### PROMPT A
In the Navigating the Void passage, how many people were killed in the 1937 bombing of Gernika?
### PROMPT B
Continue the Navigating the Void passage from its final sentence onward.

### GIVEN PASSAGE
Navigating the Void

© Janet McKenzie 2018 All Rights Reserved

Navigating the Void presents the work of four artists: Victor Majzner and Hedy Ritterman from Australia, Anita Glesta from the US and Janet McKenzie from Scotland. They have all - for a significant period - explored loss, cultural dispossession and identity in a highly personal and powerful manner. Their works made in response to intensely challenging experiences and to personal loss embrace multifarious aspects of creativity and healing. The underlying premise is that the creative process, particularly that of drawing, can extract experiential phenomena and enable a more effective processing of grief and a redefinition of self.

The Personal as Political:

 

Navigating the Void interrogates aspects of life and death and the manner in which the creative process can play an important role in achieving acceptance and resolve.

 

Anita Glesta in New York uses her artwork to link two episodes of such magnitude and lasting devastation in the past 70 years: the bombing of Gernika, the Basque town on 26 April, in 1937, which killed 1,650 innocent people there; and the terrorist attack on the Twin Towers of the World Trade Center in New York, on September 11, 2001, which she witnessed. Both were seemingly random acts of violence in peacetime: the victims innocent people going about their daily lives.These shocking events form the nexus on which Glesta based an important body of work, that focus on aspects of urban life that are forgotten, invisible or obscured in the present. Her work explores the relationships between memory and memorialisation, survival and loss and the manner in which these issues have been expressed through art historically. More recently a health scare prompted an exploration of her inner being, literally through visceral drawn images of body organs - the mysterious void within her own body.

### RECORDS PROVIDED
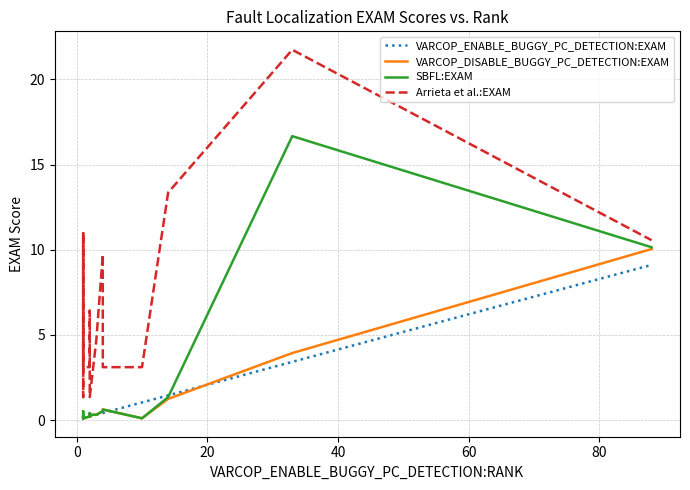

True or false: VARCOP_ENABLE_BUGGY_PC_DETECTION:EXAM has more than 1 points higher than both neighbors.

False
---
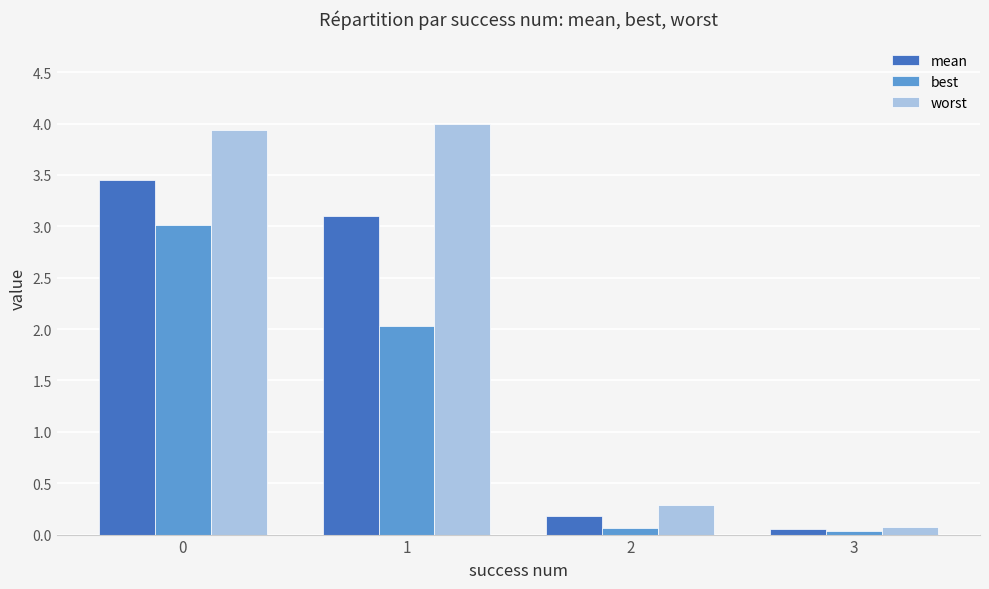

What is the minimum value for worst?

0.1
---
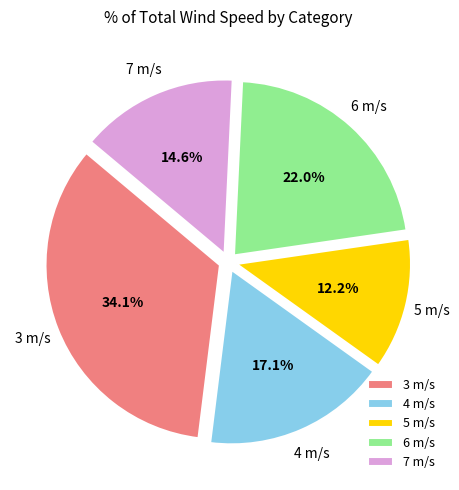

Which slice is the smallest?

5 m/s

### YOUR RESPONSE A
1,650 innocent people.

### YOUR RESPONSE B
 

The work of Janet McKenzie and Hedy Ritterman addresses the experience of caring for their terminally ill husbands over an extended period and their deaths. Their disparate works reveal the necessity to negotiate the fear of loss through a visual language even though it was inscrutable at the time of making. The overwhelming nature of loss had to be contained for the sake of young children yet emotional survival required a creative outlet. The works can be seen with hindsight to be exploratory tentative works to aid the navigation of a fearful, unknowable future. Their works – drawings and photography respectively - were often made quickly between their requisite activities. The female roles of nurturer and mother that dominated almost 20 years, challenge feminist expectations as many women in the 21st-century, in the event of serious illness and death, are expected to revert to traditional female roles.

 

The disorientation and desolation that accompanies grief, has been assuaged by the artists’ respective creative processes. Working now with a renewed sense of purpose and as independent women with grown up families, Glesta, McKenzie and Ritterman are working with vision and determination. Ironically it is the fulfilment and wholeness that has been achieved through art practice precipitated by grief and loss that has been so enabling.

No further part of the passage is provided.